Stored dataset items
[Start of Attachment]
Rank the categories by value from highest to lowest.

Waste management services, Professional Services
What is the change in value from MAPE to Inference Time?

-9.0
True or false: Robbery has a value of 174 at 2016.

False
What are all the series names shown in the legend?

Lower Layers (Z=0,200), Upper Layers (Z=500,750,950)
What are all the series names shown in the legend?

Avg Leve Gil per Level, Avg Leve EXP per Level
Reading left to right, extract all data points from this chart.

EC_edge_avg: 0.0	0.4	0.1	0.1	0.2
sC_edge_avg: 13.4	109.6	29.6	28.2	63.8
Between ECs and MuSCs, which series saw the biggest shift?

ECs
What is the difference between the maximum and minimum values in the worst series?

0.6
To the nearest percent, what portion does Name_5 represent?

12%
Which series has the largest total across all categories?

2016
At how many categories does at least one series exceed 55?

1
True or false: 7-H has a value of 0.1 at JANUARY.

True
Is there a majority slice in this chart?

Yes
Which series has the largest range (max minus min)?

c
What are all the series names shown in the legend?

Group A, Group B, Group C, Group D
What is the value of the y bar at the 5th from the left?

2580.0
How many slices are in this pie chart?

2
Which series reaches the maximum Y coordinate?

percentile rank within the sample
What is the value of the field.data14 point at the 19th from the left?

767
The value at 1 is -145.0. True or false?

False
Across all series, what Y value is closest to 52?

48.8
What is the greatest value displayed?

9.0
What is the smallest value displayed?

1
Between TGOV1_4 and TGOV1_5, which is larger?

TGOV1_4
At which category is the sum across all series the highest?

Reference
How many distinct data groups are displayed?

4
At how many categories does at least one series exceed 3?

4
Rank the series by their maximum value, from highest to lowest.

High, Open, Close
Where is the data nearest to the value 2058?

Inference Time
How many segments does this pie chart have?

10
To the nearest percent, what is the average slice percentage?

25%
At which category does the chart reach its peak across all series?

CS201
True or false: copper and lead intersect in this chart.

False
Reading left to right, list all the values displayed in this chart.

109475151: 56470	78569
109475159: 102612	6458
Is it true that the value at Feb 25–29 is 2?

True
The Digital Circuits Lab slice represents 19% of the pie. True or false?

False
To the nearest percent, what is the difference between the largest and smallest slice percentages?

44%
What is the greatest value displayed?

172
[End of Attachment]
» Your instructions
Gather every line from the listing above that contains the word "nearest", and copy each one out. The match is case-sensitive.

» Result for this task
To the nearest percent, what portion does Name_5 represent?
Where is the data nearest to the value 2058?
To the nearest percent, what is the average slice percentage?
To the nearest percent, what is the difference between the largest and smallest slice percentages?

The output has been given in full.